"It was time for something new," Riebel explained. His remaining partners bought him out in an amicable parting of ways. He will continue to work on consulting projects, including the revamp of the old Joe's Garage restaurant. That project has changed from the original concept, and Riebel was reticent to discuss the details. "We've always wanted it to be an oyster bar," he said. Beyond that, we know that both the name "Triton" and chef David Yusefzadeh have dropped off the project.
As for his time at Butcher & the Boar, Riebel said, "It's been a great experience. I mean, anything that brings you to the Beard Award mention for Best New Restaurant is something special." Butcher & the Boar was a semi-finalist for Best New Restaurant at the James Beard Awards this year; Riebel personally was a finalist for Best Chef Midwest.
It was always refreshing to see Riebel suited up and working the line at Butcher & the Boar. Hard work is in his blood and he's not one to ever rest on his laurels. As he pointed out, "This was my shortest job. I don't usually move around much."

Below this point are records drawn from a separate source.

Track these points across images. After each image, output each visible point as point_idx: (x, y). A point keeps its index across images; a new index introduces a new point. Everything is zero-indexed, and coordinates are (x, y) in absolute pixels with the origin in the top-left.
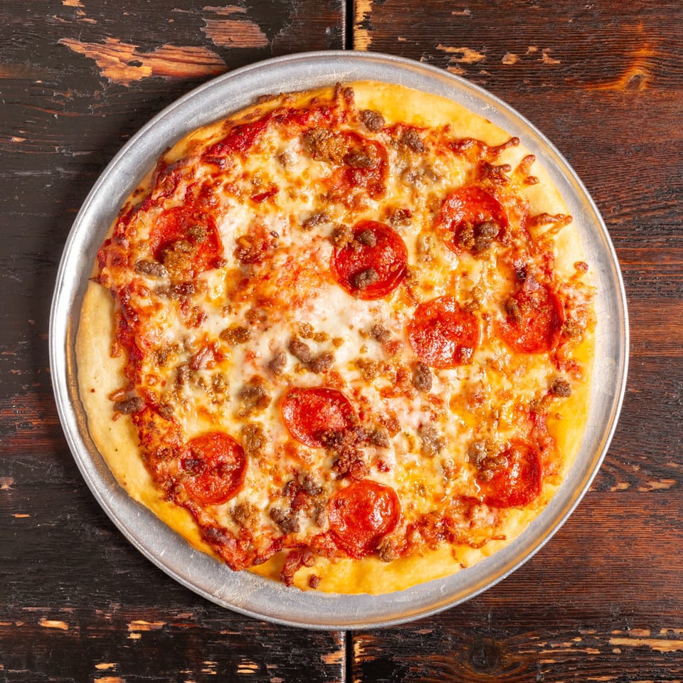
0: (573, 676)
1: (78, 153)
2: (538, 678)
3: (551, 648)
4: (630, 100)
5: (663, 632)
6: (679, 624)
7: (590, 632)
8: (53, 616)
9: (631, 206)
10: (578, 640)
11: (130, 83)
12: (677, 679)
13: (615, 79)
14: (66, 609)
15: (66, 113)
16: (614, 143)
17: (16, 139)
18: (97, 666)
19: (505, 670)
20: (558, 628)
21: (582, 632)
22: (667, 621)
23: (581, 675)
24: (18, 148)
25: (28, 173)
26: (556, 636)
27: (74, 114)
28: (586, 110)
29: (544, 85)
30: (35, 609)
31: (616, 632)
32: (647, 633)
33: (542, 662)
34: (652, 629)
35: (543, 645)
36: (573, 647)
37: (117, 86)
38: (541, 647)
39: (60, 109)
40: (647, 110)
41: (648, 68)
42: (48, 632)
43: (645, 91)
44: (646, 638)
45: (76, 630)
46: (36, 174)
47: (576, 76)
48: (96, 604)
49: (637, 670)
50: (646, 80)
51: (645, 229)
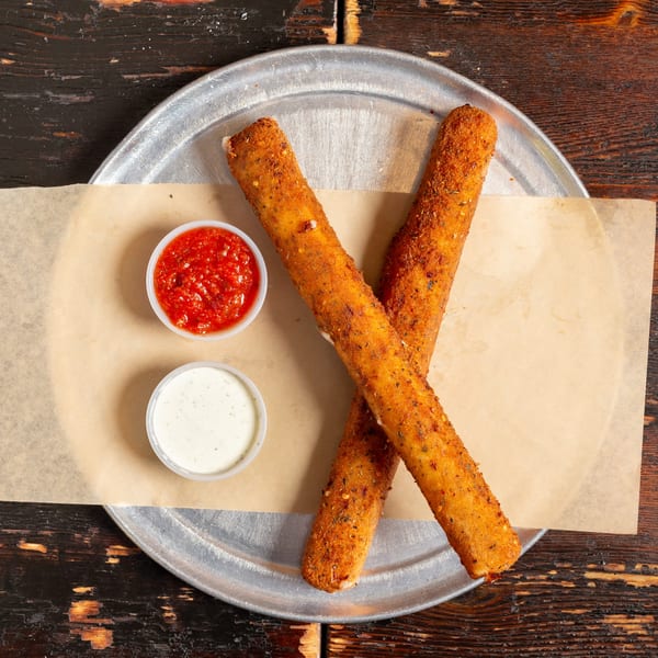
0: (547, 609)
1: (67, 77)
2: (513, 609)
3: (527, 581)
4: (621, 36)
5: (638, 567)
6: (653, 559)
7: (566, 565)
8: (31, 539)
9: (619, 143)
10: (554, 572)
11: (121, 8)
12: (650, 614)
13: (606, 14)
14: (45, 533)
15: (56, 36)
16: (603, 78)
17: (5, 61)
18: (75, 590)
19: (480, 601)
20: (534, 560)
21: (558, 565)
22: (641, 556)
23: (555, 608)
24: (7, 70)
25: (16, 96)
26: (532, 569)
27: (65, 37)
28: (577, 45)
29: (536, 19)
30: (14, 531)
31: (591, 566)
32: (622, 567)
33: (517, 593)
34: (627, 564)
35: (518, 577)
36: (549, 579)
37: (107, 10)
38: (517, 579)
39: (49, 32)
40: (638, 46)
41: (640, 5)
42: (27, 554)
43: (637, 27)
44: (620, 572)
45: (54, 553)
46: (24, 97)
47: (568, 10)
48: (75, 528)
49: (611, 604)
50: (638, 16)
51: (632, 165)
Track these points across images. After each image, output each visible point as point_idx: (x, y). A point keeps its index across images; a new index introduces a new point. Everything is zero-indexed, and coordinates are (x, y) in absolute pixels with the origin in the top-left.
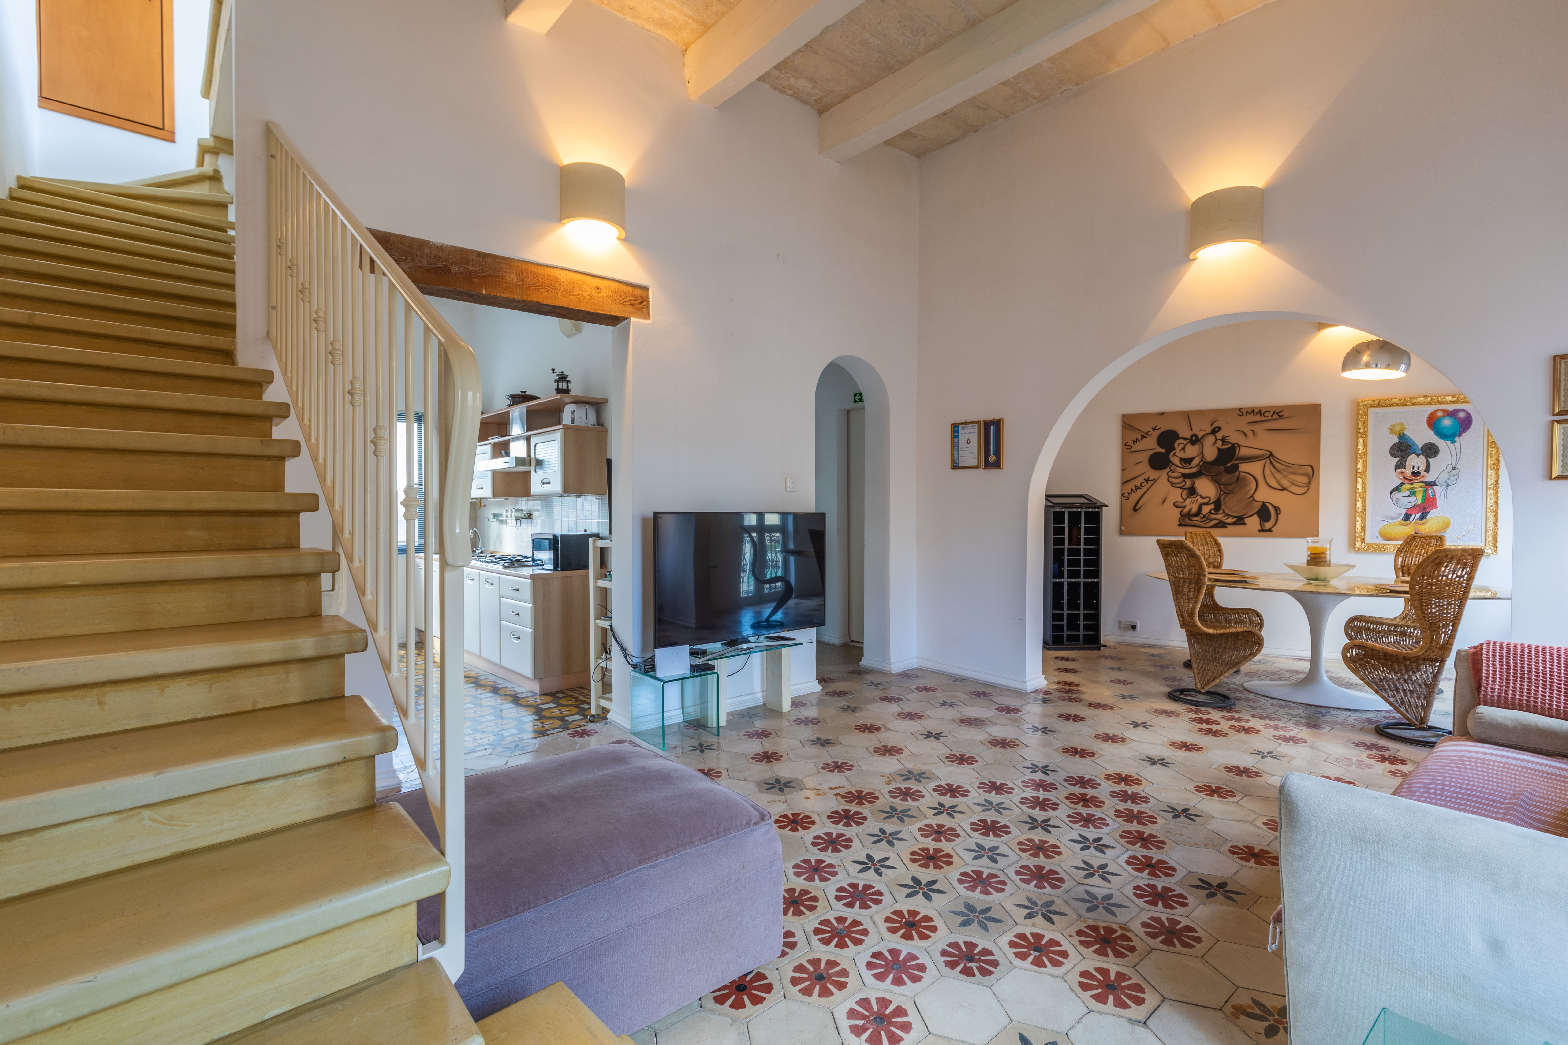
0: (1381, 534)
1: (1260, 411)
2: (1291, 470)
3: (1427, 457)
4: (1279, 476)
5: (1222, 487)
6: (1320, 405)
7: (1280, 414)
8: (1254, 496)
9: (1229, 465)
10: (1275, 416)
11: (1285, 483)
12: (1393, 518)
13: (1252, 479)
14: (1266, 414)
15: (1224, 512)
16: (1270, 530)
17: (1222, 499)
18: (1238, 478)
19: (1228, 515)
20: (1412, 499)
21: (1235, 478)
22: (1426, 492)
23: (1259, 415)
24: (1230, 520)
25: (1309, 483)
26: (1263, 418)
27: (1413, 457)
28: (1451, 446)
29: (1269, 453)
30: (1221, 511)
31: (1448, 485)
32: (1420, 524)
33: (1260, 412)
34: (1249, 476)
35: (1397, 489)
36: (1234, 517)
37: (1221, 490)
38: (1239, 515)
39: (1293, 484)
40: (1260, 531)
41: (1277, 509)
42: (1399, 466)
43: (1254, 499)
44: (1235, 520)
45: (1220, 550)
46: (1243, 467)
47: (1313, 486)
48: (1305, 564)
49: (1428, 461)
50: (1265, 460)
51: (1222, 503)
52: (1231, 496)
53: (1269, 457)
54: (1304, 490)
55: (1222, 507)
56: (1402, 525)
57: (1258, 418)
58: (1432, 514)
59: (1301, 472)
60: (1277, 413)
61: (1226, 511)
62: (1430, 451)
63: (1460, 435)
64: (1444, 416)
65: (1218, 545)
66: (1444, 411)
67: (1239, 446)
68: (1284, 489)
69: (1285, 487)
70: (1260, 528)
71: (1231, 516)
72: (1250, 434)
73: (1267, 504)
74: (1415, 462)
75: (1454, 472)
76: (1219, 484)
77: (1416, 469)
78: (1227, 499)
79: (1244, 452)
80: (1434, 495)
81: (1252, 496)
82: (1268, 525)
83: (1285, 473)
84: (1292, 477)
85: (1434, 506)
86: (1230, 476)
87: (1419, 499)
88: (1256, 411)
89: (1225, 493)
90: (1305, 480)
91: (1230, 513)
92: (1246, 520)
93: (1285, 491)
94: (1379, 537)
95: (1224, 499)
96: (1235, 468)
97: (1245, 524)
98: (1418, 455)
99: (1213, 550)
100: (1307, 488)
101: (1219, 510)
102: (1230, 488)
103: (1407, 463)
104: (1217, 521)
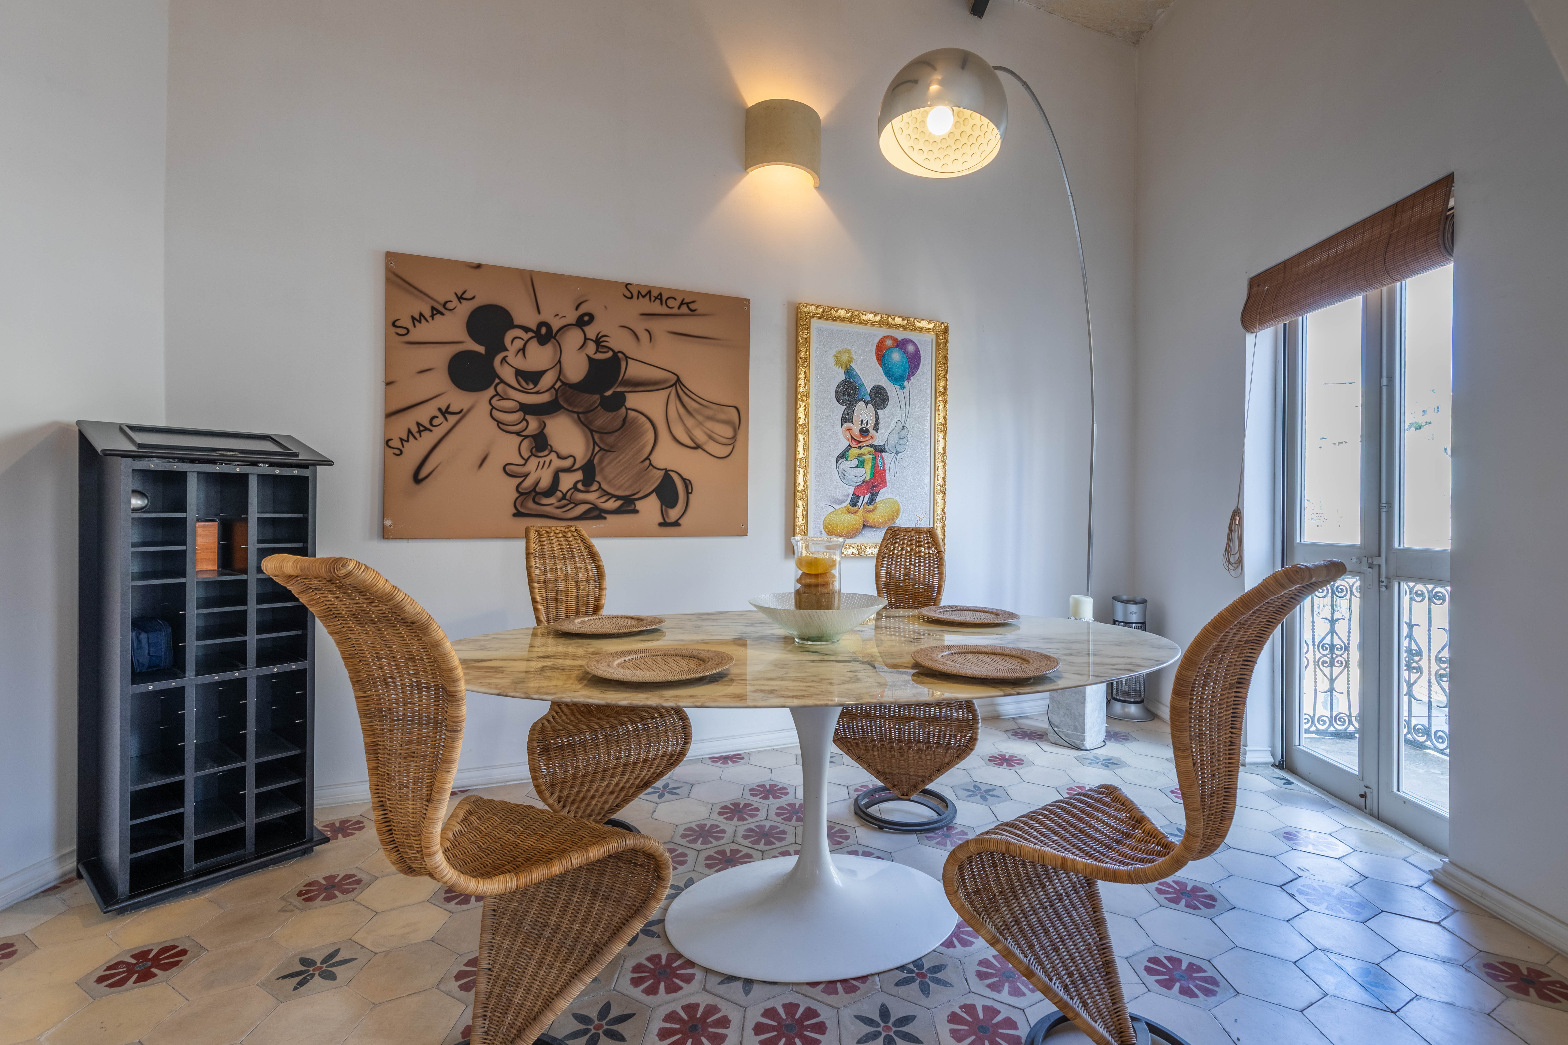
0: (826, 527)
1: (660, 294)
2: (709, 412)
3: (876, 408)
4: (690, 422)
5: (596, 437)
6: (748, 300)
7: (692, 306)
8: (651, 458)
9: (609, 393)
10: (684, 309)
11: (701, 437)
12: (839, 502)
13: (649, 425)
14: (671, 303)
15: (600, 487)
16: (676, 524)
17: (596, 461)
18: (624, 420)
19: (608, 493)
20: (860, 471)
21: (619, 422)
22: (875, 460)
23: (658, 301)
24: (612, 504)
25: (734, 437)
26: (664, 310)
27: (861, 404)
28: (900, 392)
29: (675, 378)
30: (595, 487)
31: (897, 452)
32: (869, 511)
33: (659, 297)
34: (643, 419)
35: (843, 456)
36: (618, 498)
37: (595, 443)
38: (627, 493)
39: (710, 437)
40: (660, 525)
41: (687, 483)
42: (847, 418)
43: (651, 464)
44: (619, 503)
45: (599, 568)
46: (634, 400)
47: (739, 444)
48: (791, 605)
49: (877, 414)
50: (668, 390)
51: (597, 470)
52: (612, 456)
53: (675, 384)
54: (726, 450)
55: (598, 478)
56: (849, 512)
57: (656, 307)
58: (883, 495)
59: (722, 416)
60: (687, 304)
61: (605, 486)
62: (879, 398)
63: (909, 379)
64: (892, 347)
65: (594, 556)
66: (894, 339)
67: (627, 357)
68: (697, 447)
69: (700, 443)
70: (661, 520)
71: (613, 496)
72: (644, 336)
73: (672, 474)
74: (864, 413)
75: (904, 432)
76: (591, 431)
77: (864, 425)
78: (606, 462)
79: (634, 371)
80: (884, 467)
81: (647, 458)
82: (673, 514)
83: (700, 418)
84: (710, 425)
85: (884, 483)
86: (610, 415)
87: (866, 473)
88: (655, 293)
89: (601, 449)
90: (727, 432)
91: (610, 491)
92: (639, 505)
93: (700, 451)
94: (823, 532)
95: (601, 461)
96: (619, 401)
97: (636, 512)
98: (867, 404)
99: (584, 569)
100: (731, 447)
101: (591, 485)
102: (611, 439)
103: (855, 414)
104: (588, 506)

After soaking up some Southern culture and cuisine in Charleston, he aims to get back and get down to work. "Frankly, my phone is ringing off the hook. We just couldn't discuss anything until after the First," he said. Again, he was mum on the specifics, but don't be surprised if you see him popping up in some other much-lauded kitchens for short stints.
Before you write off the restaurant, know that Peter Botcher, the sous chef and the original "butcher" of the name, has risen in the ranks to take over as executive chef. Botcher, who did not immediately return requests for comment, has run the sausage machines since the beginning. We're looking forward to the same quality we've come to expect from this darling of the Twin Cities dining scene.